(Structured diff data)
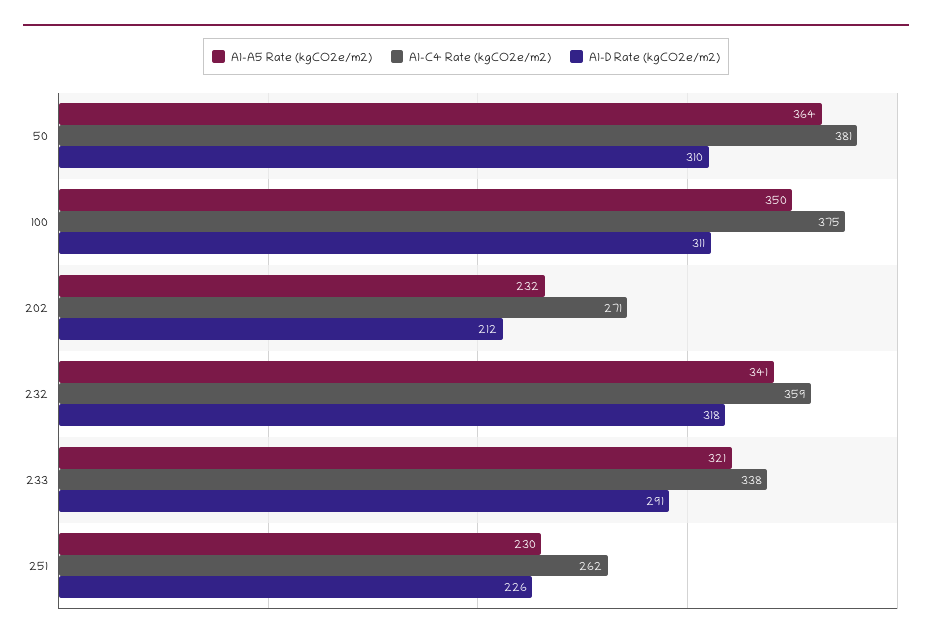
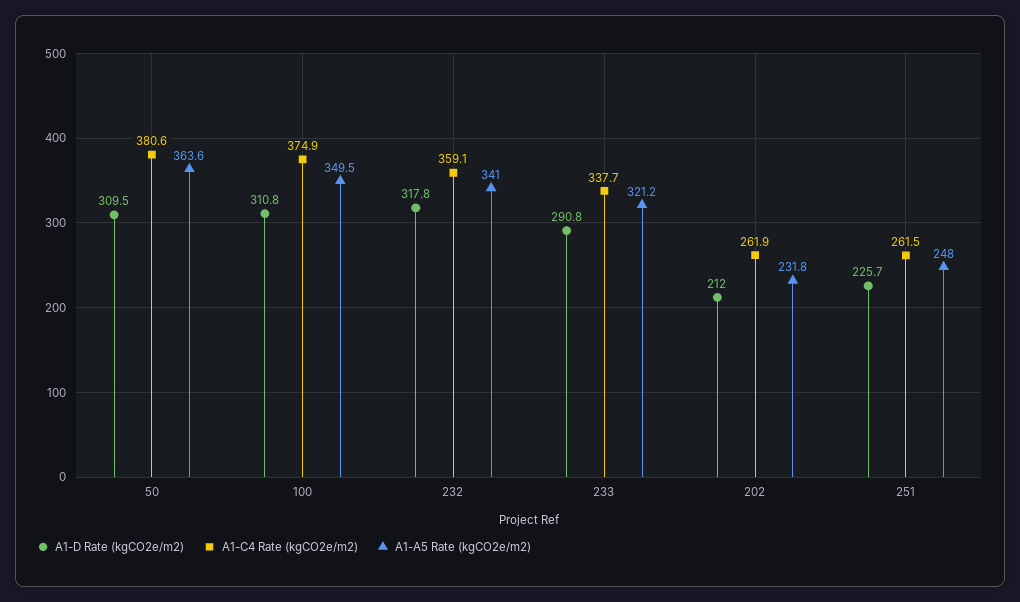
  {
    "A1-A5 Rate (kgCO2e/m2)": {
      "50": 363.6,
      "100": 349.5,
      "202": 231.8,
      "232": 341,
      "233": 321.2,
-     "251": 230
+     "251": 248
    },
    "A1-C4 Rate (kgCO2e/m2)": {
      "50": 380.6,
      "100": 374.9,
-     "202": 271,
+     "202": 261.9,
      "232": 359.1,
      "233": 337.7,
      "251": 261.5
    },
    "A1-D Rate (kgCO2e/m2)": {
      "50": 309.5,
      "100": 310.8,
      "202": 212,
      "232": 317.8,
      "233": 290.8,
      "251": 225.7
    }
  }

• _Requirement_:
Each line above should be written out again exactly, without any image.

• _Solution to this problem_:
  {
    "A1-A5 Rate (kgCO2e/m2)": {
      "50": 363.6,
      "100": 349.5,
      "202": 231.8,
      "232": 341,
      "233": 321.2,
-     "251": 230
+     "251": 248
    },
    "A1-C4 Rate (kgCO2e/m2)": {
      "50": 380.6,
      "100": 374.9,
-     "202": 271,
+     "202": 261.9,
      "232": 359.1,
      "233": 337.7,
      "251": 261.5
    },
    "A1-D Rate (kgCO2e/m2)": {
      "50": 309.5,
      "100": 310.8,
      "202": 212,
      "232": 317.8,
      "233": 290.8,
      "251": 225.7
    }
  }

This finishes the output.